§ **Exercise**
Transcribe the records in full, keeping every word exactly as given.

[Stored items from a collection]
------------------------------------------------

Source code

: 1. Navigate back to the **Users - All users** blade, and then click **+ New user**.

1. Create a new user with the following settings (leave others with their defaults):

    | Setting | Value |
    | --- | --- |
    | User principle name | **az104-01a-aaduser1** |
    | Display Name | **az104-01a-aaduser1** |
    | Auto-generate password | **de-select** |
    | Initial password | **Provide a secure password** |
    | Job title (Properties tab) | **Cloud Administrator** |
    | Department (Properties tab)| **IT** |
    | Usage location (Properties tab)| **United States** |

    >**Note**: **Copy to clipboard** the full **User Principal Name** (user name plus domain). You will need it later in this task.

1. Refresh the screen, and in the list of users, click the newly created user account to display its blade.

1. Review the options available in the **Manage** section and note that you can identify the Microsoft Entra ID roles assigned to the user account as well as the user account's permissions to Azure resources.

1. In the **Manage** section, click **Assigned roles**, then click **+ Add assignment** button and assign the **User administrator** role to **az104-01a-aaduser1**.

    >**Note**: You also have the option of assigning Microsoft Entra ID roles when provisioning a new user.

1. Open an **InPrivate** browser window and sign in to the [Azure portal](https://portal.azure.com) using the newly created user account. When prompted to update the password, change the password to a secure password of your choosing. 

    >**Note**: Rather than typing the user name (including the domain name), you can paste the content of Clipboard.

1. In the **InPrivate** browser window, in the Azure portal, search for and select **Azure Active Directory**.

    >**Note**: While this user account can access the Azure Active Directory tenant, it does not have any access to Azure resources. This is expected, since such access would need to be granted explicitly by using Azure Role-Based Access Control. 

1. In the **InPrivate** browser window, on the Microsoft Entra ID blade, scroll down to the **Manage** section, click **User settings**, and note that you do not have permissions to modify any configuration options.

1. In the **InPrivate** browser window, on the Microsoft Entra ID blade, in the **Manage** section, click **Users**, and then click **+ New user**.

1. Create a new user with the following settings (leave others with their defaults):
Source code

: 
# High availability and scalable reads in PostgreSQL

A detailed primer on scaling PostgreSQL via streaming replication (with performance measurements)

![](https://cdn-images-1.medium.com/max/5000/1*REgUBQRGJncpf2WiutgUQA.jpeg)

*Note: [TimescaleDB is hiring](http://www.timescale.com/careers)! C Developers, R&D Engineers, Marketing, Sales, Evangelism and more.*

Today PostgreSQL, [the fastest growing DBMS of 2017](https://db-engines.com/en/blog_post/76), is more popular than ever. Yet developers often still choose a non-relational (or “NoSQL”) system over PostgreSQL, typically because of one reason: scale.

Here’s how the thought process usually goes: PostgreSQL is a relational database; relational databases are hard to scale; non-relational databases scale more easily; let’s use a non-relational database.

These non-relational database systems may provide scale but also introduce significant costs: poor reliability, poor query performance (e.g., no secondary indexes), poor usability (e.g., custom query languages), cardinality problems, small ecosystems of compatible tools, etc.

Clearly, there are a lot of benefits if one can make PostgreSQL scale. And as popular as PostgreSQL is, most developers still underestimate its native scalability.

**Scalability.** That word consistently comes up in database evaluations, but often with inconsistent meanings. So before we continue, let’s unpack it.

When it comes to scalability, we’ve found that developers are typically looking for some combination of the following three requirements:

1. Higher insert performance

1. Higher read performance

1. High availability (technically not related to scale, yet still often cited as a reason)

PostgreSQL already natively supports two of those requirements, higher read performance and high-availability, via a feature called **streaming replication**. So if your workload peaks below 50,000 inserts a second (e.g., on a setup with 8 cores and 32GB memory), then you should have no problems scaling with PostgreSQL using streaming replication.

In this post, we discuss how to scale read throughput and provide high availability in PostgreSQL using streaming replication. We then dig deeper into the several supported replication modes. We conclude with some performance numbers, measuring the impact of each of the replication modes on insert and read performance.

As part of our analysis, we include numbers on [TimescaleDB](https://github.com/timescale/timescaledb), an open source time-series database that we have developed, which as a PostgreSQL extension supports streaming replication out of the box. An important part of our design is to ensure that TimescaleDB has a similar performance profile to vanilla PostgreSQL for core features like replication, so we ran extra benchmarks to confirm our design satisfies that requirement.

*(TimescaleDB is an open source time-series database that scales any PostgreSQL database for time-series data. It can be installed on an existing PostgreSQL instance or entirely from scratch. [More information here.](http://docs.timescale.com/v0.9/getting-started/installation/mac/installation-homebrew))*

------------------------------------------------

§ **Expected answer**
Source code

: 1. Navigate back to the **Users - All users** blade, and then click **+ New user**.

1. Create a new user with the following settings (leave others with their defaults):

    | Setting | Value |
    | --- | --- |
    | User principle name | **az104-01a-aaduser1** |
    | Display Name | **az104-01a-aaduser1** |
    | Auto-generate password | **de-select** |
    | Initial password | **Provide a secure password** |
    | Job title (Properties tab) | **Cloud Administrator** |
    | Department (Properties tab)| **IT** |
    | Usage location (Properties tab)| **United States** |

    >**Note**: **Copy to clipboard** the full **User Principal Name** (user name plus domain). You will need it later in this task.

1. Refresh the screen, and in the list of users, click the newly created user account to display its blade.

1. Review the options available in the **Manage** section and note that you can identify the Microsoft Entra ID roles assigned to the user account as well as the user account's permissions to Azure resources.

1. In the **Manage** section, click **Assigned roles**, then click **+ Add assignment** button and assign the **User administrator** role to **az104-01a-aaduser1**.

    >**Note**: You also have the option of assigning Microsoft Entra ID roles when provisioning a new user.

1. Open an **InPrivate** browser window and sign in to the [Azure portal](https://portal.azure.com) using the newly created user account. When prompted to update the password, change the password to a secure password of your choosing. 

    >**Note**: Rather than typing the user name (including the domain name), you can paste the content of Clipboard.

1. In the **InPrivate** browser window, in the Azure portal, search for and select **Azure Active Directory**.

    >**Note**: While this user account can access the Azure Active Directory tenant, it does not have any access to Azure resources. This is expected, since such access would need to be granted explicitly by using Azure Role-Based Access Control. 

1. In the **InPrivate** browser window, on the Microsoft Entra ID blade, scroll down to the **Manage** section, click **User settings**, and note that you do not have permissions to modify any configuration options.

1. In the **InPrivate** browser window, on the Microsoft Entra ID blade, in the **Manage** section, click **Users**, and then click **+ New user**.

1. Create a new user with the following settings (leave others with their defaults):
Source code

: 
# High availability and scalable reads in PostgreSQL

A detailed primer on scaling PostgreSQL via streaming replication (with performance measurements)

![](https://cdn-images-1.medium.com/max/5000/1*REgUBQRGJncpf2WiutgUQA.jpeg)

*Note: [TimescaleDB is hiring](http://www.timescale.com/careers)! C Developers, R&D Engineers, Marketing, Sales, Evangelism and more.*

Today PostgreSQL, [the fastest growing DBMS of 2017](https://db-engines.com/en/blog_post/76), is more popular than ever. Yet developers often still choose a non-relational (or “NoSQL”) system over PostgreSQL, typically because of one reason: scale.

Here’s how the thought process usually goes: PostgreSQL is a relational database; relational databases are hard to scale; non-relational databases scale more easily; let’s use a non-relational database.

These non-relational database systems may provide scale but also introduce significant costs: poor reliability, poor query performance (e.g., no secondary indexes), poor usability (e.g., custom query languages), cardinality problems, small ecosystems of compatible tools, etc.

Clearly, there are a lot of benefits if one can make PostgreSQL scale. And as popular as PostgreSQL is, most developers still underestimate its native scalability.

**Scalability.** That word consistently comes up in database evaluations, but often with inconsistent meanings. So before we continue, let’s unpack it.

When it comes to scalability, we’ve found that developers are typically looking for some combination of the following three requirements:

1. Higher insert performance

1. Higher read performance

1. High availability (technically not related to scale, yet still often cited as a reason)

PostgreSQL already natively supports two of those requirements, higher read performance and high-availability, via a feature called **streaming replication**. So if your workload peaks below 50,000 inserts a second (e.g., on a setup with 8 cores and 32GB memory), then you should have no problems scaling with PostgreSQL using streaming replication.

In this post, we discuss how to scale read throughput and provide high availability in PostgreSQL using streaming replication. We then dig deeper into the several supported replication modes. We conclude with some performance numbers, measuring the impact of each of the replication modes on insert and read performance.

As part of our analysis, we include numbers on [TimescaleDB](https://github.com/timescale/timescaledb), an open source time-series database that we have developed, which as a PostgreSQL extension supports streaming replication out of the box. An important part of our design is to ensure that TimescaleDB has a similar performance profile to vanilla PostgreSQL for core features like replication, so we ran extra benchmarks to confirm our design satisfies that requirement.

*(TimescaleDB is an open source time-series database that scales any PostgreSQL database for time-series data. It can be installed on an existing PostgreSQL instance or entirely from scratch. [More information here.](http://docs.timescale.com/v0.9/getting-started/installation/mac/installation-homebrew))*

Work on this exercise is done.